Child sex tourism in Kerala

“This exploitation of children is shameful in a state such as Kerala which boasts 100 per cent literacy, political awareness, and steps taken to empower women.”

–   Sugathakumari, chairperson of the State Women’s

Kerala is another tourist destination that has been plagued by the evil of child sex tourism. The trade has been flourishing in a few cities in Kerala. The predators prefer children as they believe there is a lesser risk of spreading HIV-AIDS through them.

Role of citizens and media

The government of India along with the civil society organization, citizens, and the media are responsible to safeguard children from sexual abuse, particularly in areas where tourism is prominent and children are more vulnerable to be abused. The family is the first and foremost agent of society in a child’s life and hence it is important that it sensitizes the child about the issue and acts with compassion and sympathy. In Sri Lanka, the media played an important role and was successful in spreading awareness about the issue. The media should be vigilant and should regularly alert parents about the circulation of any pornographic material. Highlighting the issue can also force the government to acknowledge the problem and do something about it. The citizens, especially those living in tourist spots should be alert about their surroundings and should caution the police, in case they come across any suspicious tourists with children.

Conclusion

India is shrouded in secrecy, unwilling to talk about the issues that make it uncomfortable.

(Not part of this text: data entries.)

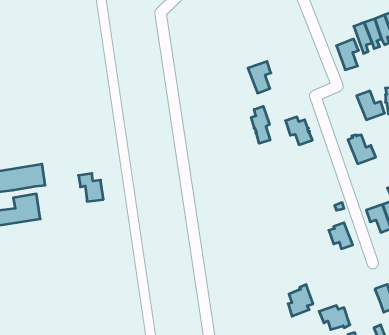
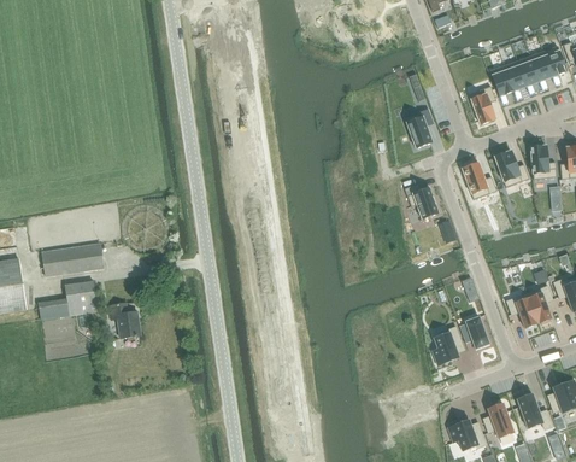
building: [248,61,271,93] -> [404,109,433,148]
building: [251,106,270,143] -> none
building: [348,135,376,164] -> [462,163,496,199]
building: [78,173,103,201] -> [108,303,140,338]
building: [288,285,313,316] -> [433,326,464,365]
building: none -> [483,403,513,438]

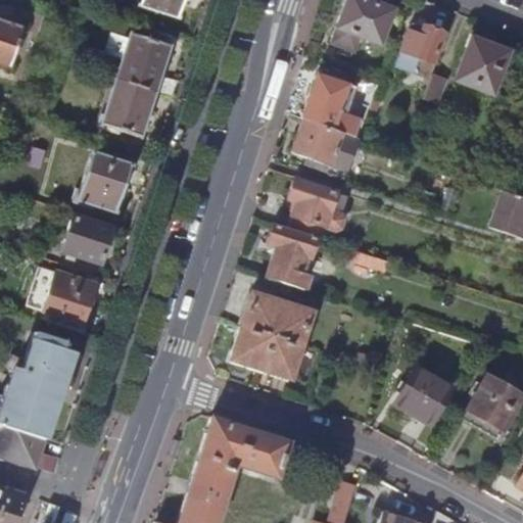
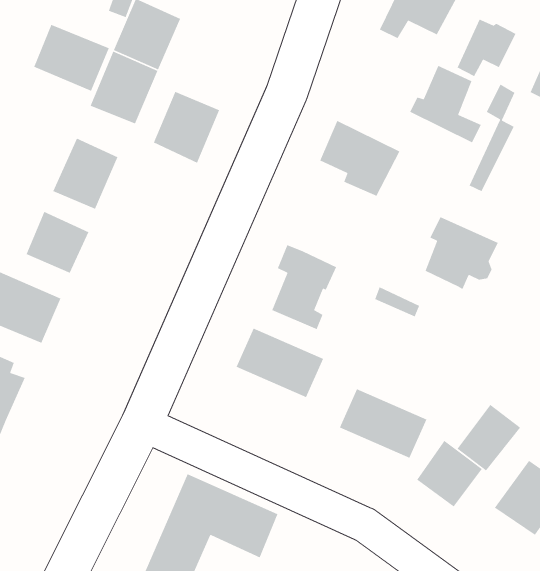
building: none -> [33,24,110,92]
building: [305,76,366,137] -> [409,65,482,144]
building: none -> [153,91,220,164]
building: [289,180,347,238] -> [424,216,499,290]
building: [232,326,303,379] -> [339,388,428,459]
building: none -> [457,404,521,472]

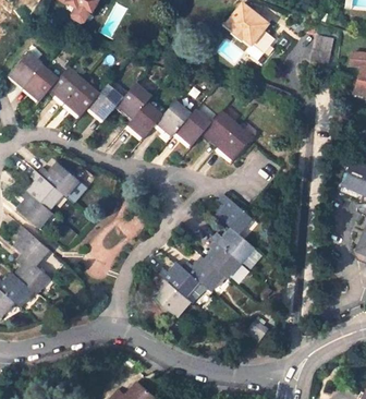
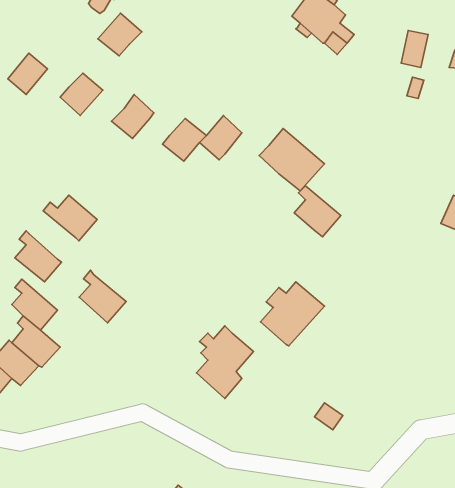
building: [24,65,57,100] -> none
building: [65,82,99,114] -> [98,13,142,56]
building: [119,84,151,117] -> none
building: [176,110,210,145] -> none
building: [26,171,62,211] -> [79,270,126,323]
building: [216,195,252,234] -> [294,186,341,237]
building: [182,257,223,292] -> none

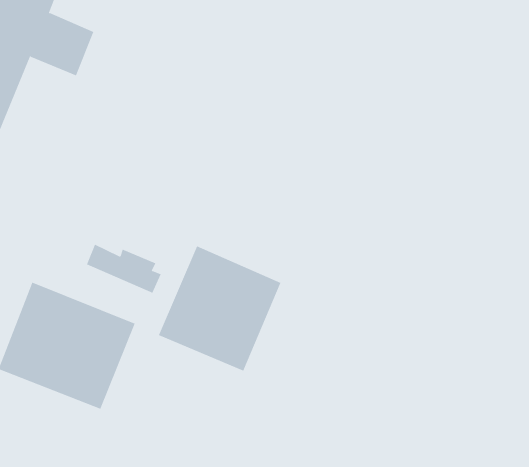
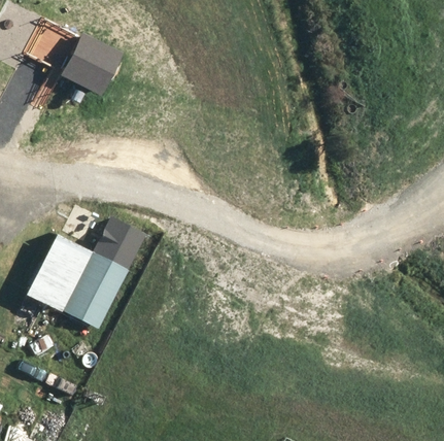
building: [158,246,281,371] -> none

The evil of child sex tourism is on the rise, however, little is being done to mitigate it and spread awareness about the same. Globalisation, which has made the world more interconnected has only added to the menace. The economic benefits of tourism have led Indian states to include it in their development strategies, while conveniently ignoring the social costs of child sex tourism that come with it. 

It is recommended that education be used as a tool to keep these children from falling into the traps of middlemen and pimps, children from a young age should be made aware of such practices and their consequences. Children who have been victims of child sex tourism should be provided with counselling and a chance to live their life with dignity. While the Central government should work on strict and better enforcement of already formulated laws to deter the offenders, state governments should cater to the special needs, depending on the extent and severity of the crime, and formulate such laws as necessary. The public should be made aware so that parents can ensure that their children do not fall into these traps. It is high time for India to pull up its socks and fight this evil ruining the fates of its young.